### GIVEN PROBLEM A
In the seam carving article below, who wrote the paper "Seam Carving for Video," and what position does he hold?
### GIVEN PROBLEM B
Decide whether each statement agrees with the seam carving article below. Answer yes or no, and quote the deciding words from the article.
(i) Pan-scan can fail when objects of interest are near both ends of the picture.
(ii) Stretching or squeezing the picture keeps the shape of objects unchanged.
(iii) The pan-scan process can only be carried out manually.
### GIVEN PROBLEM C
Extract the passage of the seam carving article below starting at "March 24, 2008" and ending at "are presented below.".
SOURCE TEXT start
March 24, 2008
NAB.org   |   Technical Resources  

Aspect Ratio Conversion by "Seam Carving"
Last week's TV TechCheck featured a paper from the upcoming NAB Broadcast Engineering Conference in Las Vegas describing how one broadcast network is addressing the challenge of handling multiple aspect ratios through the production and distribution process. Another paper in the same session, entitled "Seam Carving for Video" by Mike Knee, Algorithm Team Leader at Snell & Wilcox Ltd., presents a different technology that offers a way of transforming images from one aspect ratio to another without cropping or adding black bars. While this raises issues of altering the original producer's composition, it is an interesting concept and excerpts are presented below.

Seam carving is a technique for content-aware image resizing in which the size and shape of regions of visual importance are preserved without resorting to cropping. With user interaction, unwanted objects can also be removed from an image with minimal effect on the remainder of the picture. The results on still pictures have been spectacular, but extending the idea to moving video presents significant challenges. This paper describes how seam carving can successfully be modified and extended to work with moving video. The resulting algorithm is robust, computationally efficient and gives pleasing results. It can be combined seamlessly with dynamic reframing and conventional resizing to provide a rich toolkit for content-aware repurposing of video. Applications include post-production, conversion between HD and SD TV standards, aspect ratio conversion, repurposing for mobile devices and internet video.

INTRODUCTION - The main application considered here is aspect ratio conversion, for example from 16:9 to 4:3, but the techniques presented can readily be applied to other video sequence resizing and re-purposing tasks.

Conventional approaches to aspect ratio conversion include cropping (removal of information at the sides or top and bottom of the picture), letterboxing (adding black bars) or stretching or squeezing the picture to the required shape. These approaches all have drawbacks. Cropping removes information that might be important, letterboxing wastes precious screen space and loses resolution, and stretching or squeezing changes the shape of objects. The drawback of cropping can be overcome to some extent by a pan-scan process in which the preserved region of the picture is moved around smoothly to follow the most important content. This can be done manually or by an automated process which tracks regions of interest in the scene. However, pan-scan can fail when there are objects of interest near both ends of the picture, for example in a motion picture dialog scene.
SOURCE TEXT end
EXTRACTED RECORDS start
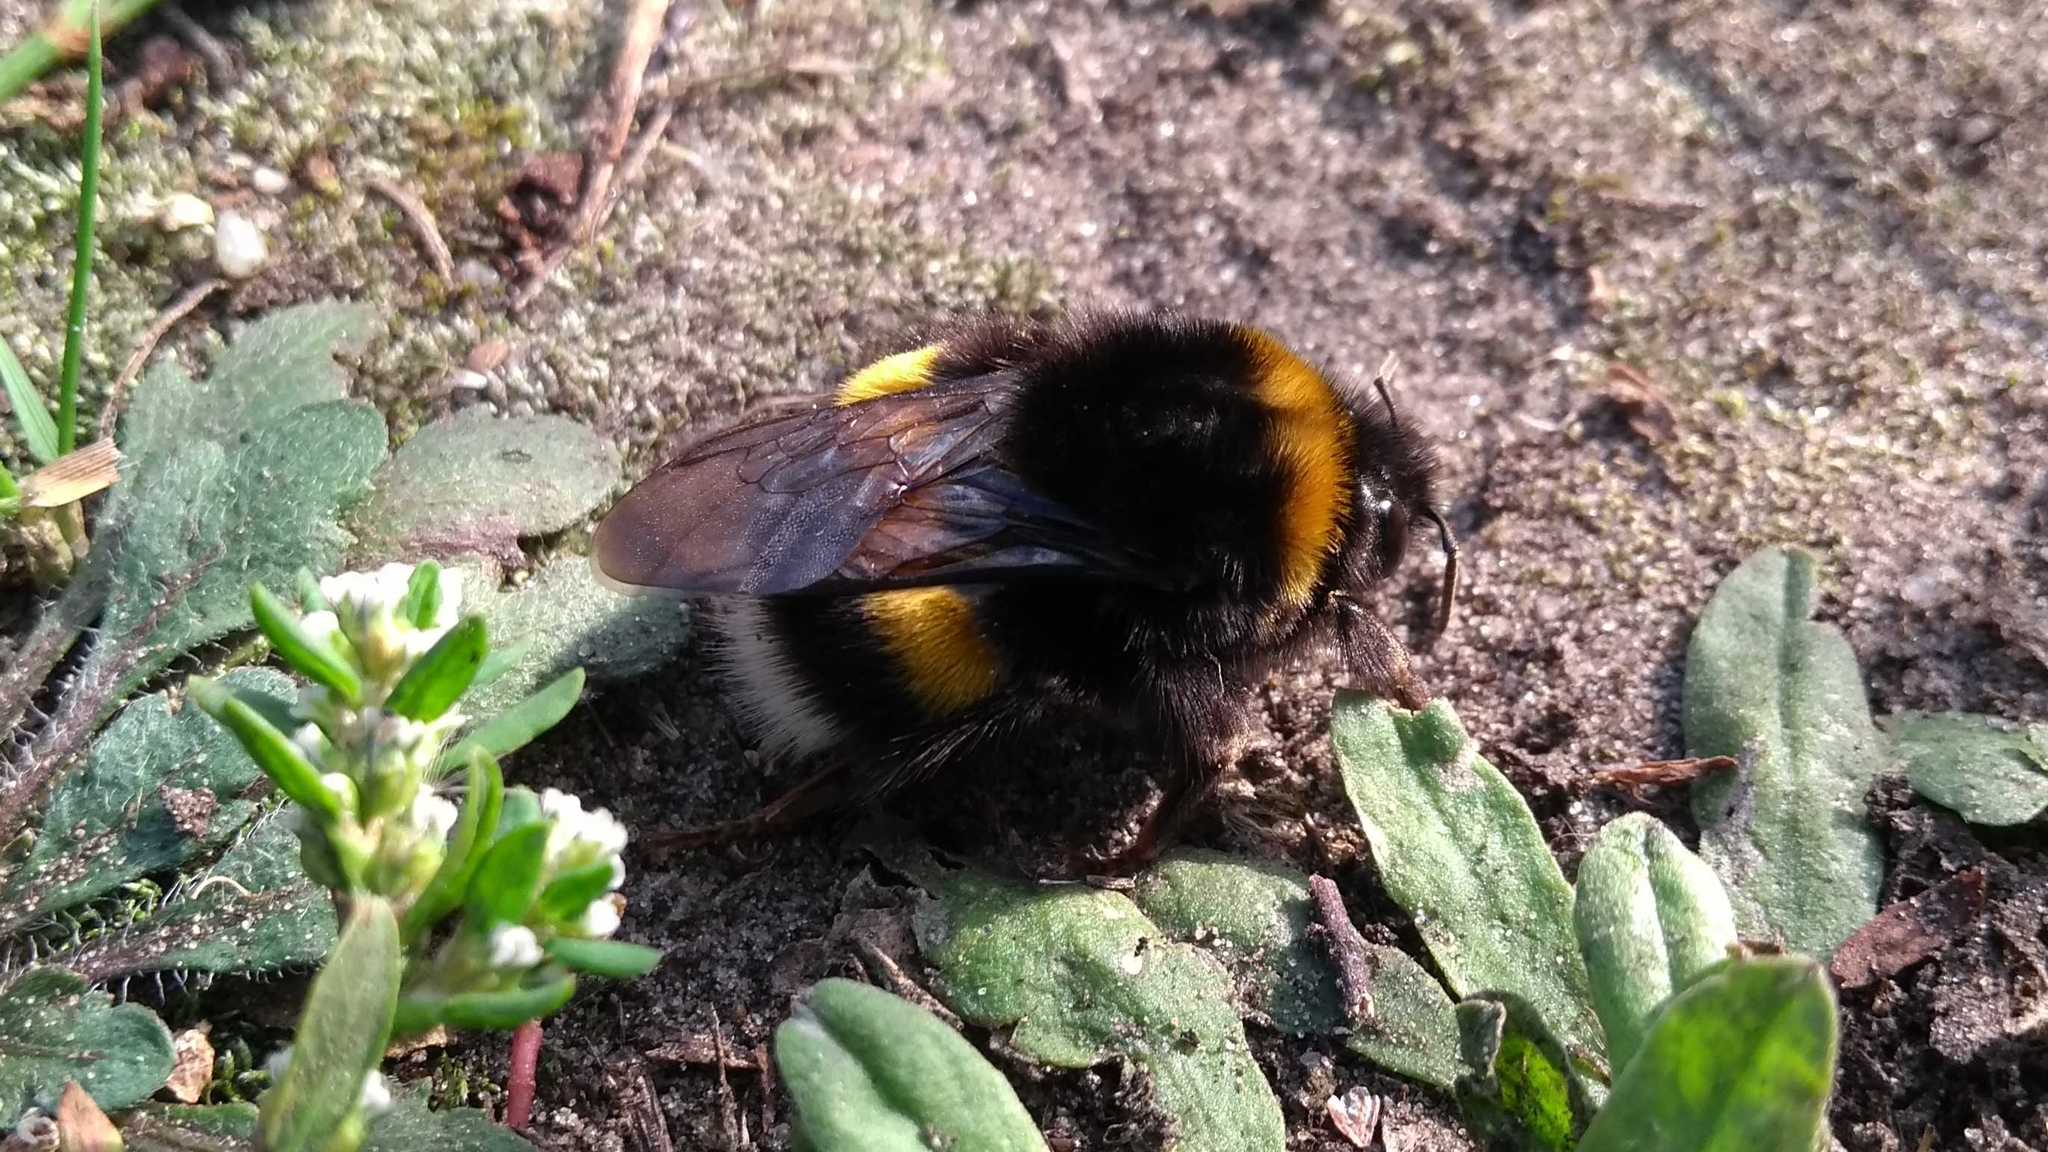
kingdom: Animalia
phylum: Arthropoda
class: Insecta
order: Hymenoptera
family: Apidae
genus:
EXTRACTED RECORDS end
### PROBLEM SOLUTION A
Mike Knee, Algorithm Team Leader at Snell & Wilcox Ltd.

### PROBLEM SOLUTION B
(i) Yes: "pan-scan can fail when there are objects of interest near both ends of the picture"
(ii) No: "stretching or squeezing changes the shape of objects"
(iii) No: "This can be done manually or by an automated process which tracks regions of interest in the scene."

### PROBLEM SOLUTION C
March 24, 2008
NAB.org   |   Technical Resources  

Aspect Ratio Conversion by "Seam Carving"
Last week's TV TechCheck featured a paper from the upcoming NAB Broadcast Engineering Conference in Las Vegas describing how one broadcast network is addressing the challenge of handling multiple aspect ratios through the production and distribution process. Another paper in the same session, entitled "Seam Carving for Video" by Mike Knee, Algorithm Team Leader at Snell & Wilcox Ltd., presents a different technology that offers a way of transforming images from one aspect ratio to another without cropping or adding black bars. While this raises issues of altering the original producer's composition, it is an interesting concept and excerpts are presented below.